| Reading passage |
· · ·
Wenatchee artist’s giant arachnids cast a shadow
Thursday, October 25, 2012
Marlin Peterson’s daddy longlegs mural with the Space Needle in the background. The Wenatchee artist took 12 trips up the Space Needle while painting the rooftop display.
Marlin Peterson’s harvestmen mural with the Space Needle in the background. The Wenatchee artist took 12 trips up the Space Needle while painting the rooftop display to check his work.
Check it out
Watch a time-lapse video of the project on GoWedia.com.
To see more of Peterson’s work, visit marlinpeterson.com
A view from the Space Needle of Marlin Peterson’s harvestmen mural on a Seattle rooftop. The Wenatchee artist finnished the project in late August with a grant from Artist Trust.
An upclose view of Marlin Peterson’s harvestmen mural on a rooftop in Seattle. The project took about six gallons of house paint in seven colors.
WENATCHEE — When Marlin Peterson unleashed two 80-foot arachnids on a Seattle rooftop, the Wenatchee artist liked to ride up the Space Needle elevator just to hear his audience react. “Eww gross!” was to be expected. “Whoa, cool” was a nice surprise.
· · ·
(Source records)
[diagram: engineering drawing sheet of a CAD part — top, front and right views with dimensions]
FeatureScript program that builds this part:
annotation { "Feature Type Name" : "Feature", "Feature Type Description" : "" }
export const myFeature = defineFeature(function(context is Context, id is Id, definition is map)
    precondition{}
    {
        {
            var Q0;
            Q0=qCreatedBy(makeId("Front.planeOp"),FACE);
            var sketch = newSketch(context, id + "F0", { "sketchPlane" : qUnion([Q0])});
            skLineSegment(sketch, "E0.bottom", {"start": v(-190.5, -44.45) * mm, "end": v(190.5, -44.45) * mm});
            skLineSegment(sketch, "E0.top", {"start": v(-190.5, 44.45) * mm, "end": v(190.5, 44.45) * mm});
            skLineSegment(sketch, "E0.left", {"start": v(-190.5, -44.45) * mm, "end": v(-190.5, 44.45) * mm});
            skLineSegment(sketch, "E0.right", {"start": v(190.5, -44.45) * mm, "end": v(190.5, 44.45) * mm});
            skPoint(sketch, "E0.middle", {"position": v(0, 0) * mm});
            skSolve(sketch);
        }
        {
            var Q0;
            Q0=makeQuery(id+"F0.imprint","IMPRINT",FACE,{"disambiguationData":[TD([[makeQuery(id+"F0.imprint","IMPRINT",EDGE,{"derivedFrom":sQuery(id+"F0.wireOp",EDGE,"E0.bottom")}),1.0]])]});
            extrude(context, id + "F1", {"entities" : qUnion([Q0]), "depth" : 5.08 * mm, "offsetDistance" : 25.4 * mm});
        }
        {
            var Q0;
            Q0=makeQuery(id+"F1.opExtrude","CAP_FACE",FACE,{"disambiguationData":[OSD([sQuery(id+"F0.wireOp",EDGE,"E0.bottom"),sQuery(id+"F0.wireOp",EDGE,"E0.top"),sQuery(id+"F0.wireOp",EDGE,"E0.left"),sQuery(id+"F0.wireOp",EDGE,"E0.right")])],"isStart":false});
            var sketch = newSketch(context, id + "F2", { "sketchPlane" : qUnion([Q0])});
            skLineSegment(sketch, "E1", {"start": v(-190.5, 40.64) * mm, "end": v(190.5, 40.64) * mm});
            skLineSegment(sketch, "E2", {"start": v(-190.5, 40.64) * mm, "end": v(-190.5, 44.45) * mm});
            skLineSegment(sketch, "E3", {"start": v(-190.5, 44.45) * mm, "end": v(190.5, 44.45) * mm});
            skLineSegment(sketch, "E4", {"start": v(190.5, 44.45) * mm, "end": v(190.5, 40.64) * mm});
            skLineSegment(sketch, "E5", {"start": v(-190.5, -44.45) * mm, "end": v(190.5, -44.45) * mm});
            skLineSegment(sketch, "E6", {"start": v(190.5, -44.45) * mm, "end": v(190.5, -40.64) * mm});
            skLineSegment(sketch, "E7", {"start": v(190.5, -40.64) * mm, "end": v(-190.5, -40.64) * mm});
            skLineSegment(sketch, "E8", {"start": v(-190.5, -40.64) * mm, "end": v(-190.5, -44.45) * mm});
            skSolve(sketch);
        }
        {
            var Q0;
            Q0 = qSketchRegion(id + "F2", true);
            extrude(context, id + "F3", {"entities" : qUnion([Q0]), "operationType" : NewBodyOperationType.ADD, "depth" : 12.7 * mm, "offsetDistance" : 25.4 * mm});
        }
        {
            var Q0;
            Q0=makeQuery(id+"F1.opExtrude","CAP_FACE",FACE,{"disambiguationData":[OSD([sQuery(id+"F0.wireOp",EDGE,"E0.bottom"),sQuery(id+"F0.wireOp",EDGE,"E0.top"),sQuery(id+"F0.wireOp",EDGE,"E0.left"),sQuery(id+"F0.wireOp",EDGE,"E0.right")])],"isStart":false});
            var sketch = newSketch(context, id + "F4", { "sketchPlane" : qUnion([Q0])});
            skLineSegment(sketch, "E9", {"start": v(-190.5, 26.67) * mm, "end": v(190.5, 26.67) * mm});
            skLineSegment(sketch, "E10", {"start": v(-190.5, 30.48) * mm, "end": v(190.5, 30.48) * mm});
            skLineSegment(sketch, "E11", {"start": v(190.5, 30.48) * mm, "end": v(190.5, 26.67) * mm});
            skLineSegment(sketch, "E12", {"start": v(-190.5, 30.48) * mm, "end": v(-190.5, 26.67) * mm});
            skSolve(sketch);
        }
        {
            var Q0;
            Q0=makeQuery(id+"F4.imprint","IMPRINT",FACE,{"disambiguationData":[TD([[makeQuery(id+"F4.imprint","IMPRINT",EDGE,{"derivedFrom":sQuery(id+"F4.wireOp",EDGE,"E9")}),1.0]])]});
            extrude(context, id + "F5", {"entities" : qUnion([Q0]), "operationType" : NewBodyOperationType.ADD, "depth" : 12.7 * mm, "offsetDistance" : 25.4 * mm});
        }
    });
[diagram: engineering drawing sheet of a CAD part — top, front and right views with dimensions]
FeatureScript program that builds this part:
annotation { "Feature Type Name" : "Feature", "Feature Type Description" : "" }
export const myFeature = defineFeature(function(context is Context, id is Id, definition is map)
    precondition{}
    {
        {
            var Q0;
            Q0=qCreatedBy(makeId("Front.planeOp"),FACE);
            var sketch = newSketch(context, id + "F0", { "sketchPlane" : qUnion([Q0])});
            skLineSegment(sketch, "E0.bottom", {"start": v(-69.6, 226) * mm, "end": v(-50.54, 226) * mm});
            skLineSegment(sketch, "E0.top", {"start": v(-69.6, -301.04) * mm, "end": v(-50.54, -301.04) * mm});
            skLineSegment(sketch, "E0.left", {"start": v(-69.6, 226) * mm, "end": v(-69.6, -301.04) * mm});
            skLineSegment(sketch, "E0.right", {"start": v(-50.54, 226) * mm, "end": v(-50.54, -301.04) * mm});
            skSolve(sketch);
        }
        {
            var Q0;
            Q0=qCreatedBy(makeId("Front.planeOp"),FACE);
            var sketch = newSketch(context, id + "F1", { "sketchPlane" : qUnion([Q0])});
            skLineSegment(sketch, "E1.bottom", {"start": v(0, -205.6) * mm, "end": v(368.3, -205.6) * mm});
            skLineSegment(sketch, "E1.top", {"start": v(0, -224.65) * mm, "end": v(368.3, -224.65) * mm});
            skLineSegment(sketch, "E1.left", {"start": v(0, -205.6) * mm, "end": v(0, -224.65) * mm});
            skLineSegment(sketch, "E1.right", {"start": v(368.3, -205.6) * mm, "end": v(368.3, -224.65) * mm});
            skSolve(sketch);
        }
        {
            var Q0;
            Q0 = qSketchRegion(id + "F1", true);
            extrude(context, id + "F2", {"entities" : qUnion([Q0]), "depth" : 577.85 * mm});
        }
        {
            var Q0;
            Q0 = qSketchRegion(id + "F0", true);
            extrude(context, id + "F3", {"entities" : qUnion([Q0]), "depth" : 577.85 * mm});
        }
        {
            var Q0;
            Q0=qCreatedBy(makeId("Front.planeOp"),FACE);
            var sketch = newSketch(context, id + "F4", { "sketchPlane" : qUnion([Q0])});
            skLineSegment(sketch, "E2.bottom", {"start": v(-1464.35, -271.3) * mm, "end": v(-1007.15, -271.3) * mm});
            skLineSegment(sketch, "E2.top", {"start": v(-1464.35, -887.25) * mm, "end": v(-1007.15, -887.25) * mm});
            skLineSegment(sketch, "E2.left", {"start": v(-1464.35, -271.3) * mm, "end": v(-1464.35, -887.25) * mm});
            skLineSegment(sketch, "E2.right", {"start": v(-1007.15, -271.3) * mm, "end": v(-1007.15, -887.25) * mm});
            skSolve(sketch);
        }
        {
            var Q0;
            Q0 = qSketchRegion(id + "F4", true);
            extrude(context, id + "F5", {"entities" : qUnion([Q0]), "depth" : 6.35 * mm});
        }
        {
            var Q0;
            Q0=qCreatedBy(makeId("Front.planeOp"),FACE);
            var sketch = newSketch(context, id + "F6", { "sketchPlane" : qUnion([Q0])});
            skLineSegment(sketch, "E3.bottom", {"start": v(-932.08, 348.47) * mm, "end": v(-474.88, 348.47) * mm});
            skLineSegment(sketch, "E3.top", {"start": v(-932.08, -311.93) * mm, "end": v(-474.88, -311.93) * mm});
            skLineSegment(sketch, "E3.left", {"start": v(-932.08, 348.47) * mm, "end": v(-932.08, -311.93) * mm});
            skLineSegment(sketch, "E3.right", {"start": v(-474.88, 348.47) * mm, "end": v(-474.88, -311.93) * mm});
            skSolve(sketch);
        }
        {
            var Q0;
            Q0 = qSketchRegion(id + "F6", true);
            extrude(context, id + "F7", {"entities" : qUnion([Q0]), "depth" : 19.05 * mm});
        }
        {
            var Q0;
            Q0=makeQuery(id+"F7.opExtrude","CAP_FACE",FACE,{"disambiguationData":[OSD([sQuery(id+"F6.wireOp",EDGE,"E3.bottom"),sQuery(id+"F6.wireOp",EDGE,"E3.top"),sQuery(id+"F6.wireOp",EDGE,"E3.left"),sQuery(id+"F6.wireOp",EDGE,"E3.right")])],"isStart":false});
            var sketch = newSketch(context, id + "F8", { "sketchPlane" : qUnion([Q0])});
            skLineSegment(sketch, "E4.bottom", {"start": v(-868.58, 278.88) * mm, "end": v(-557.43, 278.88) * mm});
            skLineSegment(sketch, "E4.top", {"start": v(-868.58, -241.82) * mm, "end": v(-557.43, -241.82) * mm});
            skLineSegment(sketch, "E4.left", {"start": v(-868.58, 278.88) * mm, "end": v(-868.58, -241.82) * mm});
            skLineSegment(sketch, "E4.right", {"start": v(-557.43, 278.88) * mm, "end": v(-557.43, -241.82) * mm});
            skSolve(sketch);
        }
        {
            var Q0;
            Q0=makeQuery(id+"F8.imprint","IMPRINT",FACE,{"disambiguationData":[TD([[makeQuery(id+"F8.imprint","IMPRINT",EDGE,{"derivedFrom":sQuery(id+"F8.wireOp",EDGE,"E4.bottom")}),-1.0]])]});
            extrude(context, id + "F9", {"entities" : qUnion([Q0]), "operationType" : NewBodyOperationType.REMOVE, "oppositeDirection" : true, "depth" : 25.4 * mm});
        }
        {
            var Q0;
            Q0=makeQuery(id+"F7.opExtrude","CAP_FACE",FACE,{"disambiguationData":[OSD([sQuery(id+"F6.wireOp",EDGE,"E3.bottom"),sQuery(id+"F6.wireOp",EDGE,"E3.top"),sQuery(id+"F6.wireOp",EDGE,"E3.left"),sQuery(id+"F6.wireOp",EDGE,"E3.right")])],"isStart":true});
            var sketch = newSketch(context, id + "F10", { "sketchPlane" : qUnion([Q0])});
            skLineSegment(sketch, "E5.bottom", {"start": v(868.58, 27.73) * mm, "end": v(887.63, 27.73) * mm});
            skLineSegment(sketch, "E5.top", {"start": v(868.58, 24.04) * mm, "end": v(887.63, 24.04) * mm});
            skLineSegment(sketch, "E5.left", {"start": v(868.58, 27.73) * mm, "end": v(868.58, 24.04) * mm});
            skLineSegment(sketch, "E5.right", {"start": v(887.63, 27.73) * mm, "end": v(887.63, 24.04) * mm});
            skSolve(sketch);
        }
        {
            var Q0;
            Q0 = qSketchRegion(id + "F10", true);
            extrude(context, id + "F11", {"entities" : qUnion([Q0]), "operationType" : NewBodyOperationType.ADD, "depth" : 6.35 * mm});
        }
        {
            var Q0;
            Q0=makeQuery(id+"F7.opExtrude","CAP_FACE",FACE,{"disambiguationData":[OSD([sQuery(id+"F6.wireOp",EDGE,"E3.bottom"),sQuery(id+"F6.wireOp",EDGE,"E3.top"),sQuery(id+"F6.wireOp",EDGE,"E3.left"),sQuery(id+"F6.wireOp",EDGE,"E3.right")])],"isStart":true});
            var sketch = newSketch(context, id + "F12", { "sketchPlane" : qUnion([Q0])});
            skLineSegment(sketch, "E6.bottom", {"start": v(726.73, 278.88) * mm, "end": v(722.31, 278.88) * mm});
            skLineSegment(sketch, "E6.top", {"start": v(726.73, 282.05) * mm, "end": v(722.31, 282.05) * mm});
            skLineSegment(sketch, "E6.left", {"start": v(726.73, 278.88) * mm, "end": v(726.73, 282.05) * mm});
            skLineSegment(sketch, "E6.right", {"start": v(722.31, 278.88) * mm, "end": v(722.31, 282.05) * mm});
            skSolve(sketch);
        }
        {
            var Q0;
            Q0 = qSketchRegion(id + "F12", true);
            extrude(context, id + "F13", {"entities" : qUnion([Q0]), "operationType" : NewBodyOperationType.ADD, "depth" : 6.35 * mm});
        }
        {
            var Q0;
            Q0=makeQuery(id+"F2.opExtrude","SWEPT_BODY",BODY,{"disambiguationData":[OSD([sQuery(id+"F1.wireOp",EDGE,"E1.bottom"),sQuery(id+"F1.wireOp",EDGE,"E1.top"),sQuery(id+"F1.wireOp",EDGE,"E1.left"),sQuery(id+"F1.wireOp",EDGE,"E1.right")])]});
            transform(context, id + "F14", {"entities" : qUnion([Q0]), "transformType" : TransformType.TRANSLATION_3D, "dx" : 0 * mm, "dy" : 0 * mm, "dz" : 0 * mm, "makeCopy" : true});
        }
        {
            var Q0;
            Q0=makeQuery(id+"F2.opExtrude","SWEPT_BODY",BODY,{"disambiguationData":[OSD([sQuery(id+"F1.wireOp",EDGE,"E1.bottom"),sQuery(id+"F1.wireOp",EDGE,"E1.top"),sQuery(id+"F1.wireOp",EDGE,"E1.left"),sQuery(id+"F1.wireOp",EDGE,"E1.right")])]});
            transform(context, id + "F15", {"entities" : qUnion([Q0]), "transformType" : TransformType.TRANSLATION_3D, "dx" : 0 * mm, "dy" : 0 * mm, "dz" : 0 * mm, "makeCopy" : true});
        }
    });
· · ·
| Set task 1 |
Answer these questions using the article about the rooftop mural:
(a) How many trips up the Space Needle did the artist take while painting?
(b) How much house paint did the project take, and in how many colors?
(c) How long were the two arachnids on the Seattle rooftop?
| Set task 2 |
Repeat the passage of the rooftop mural article between "Check it out" and "a nice surprise.", inclusive, switching "harvestmen" to "daddy longlegs".

| Complete output 1 |
(a) 12 trips
(b) About six gallons, in seven colors
(c) 80 feet

| Complete output 2 |
Check it out
Watch a time-lapse video of the project on GoWedia.com.
To see more of Peterson’s work, visit marlinpeterson.com
A view from the Space Needle of Marlin Peterson’s daddy longlegs mural on a Seattle rooftop. The Wenatchee artist finnished the project in late August with a grant from Artist Trust.
An upclose view of Marlin Peterson’s daddy longlegs mural on a rooftop in Seattle. The project took about six gallons of house paint in seven colors.
WENATCHEE — When Marlin Peterson unleashed two 80-foot arachnids on a Seattle rooftop, the Wenatchee artist liked to ride up the Space Needle elevator just to hear his audience react. “Eww gross!” was to be expected. “Whoa, cool” was a nice surprise.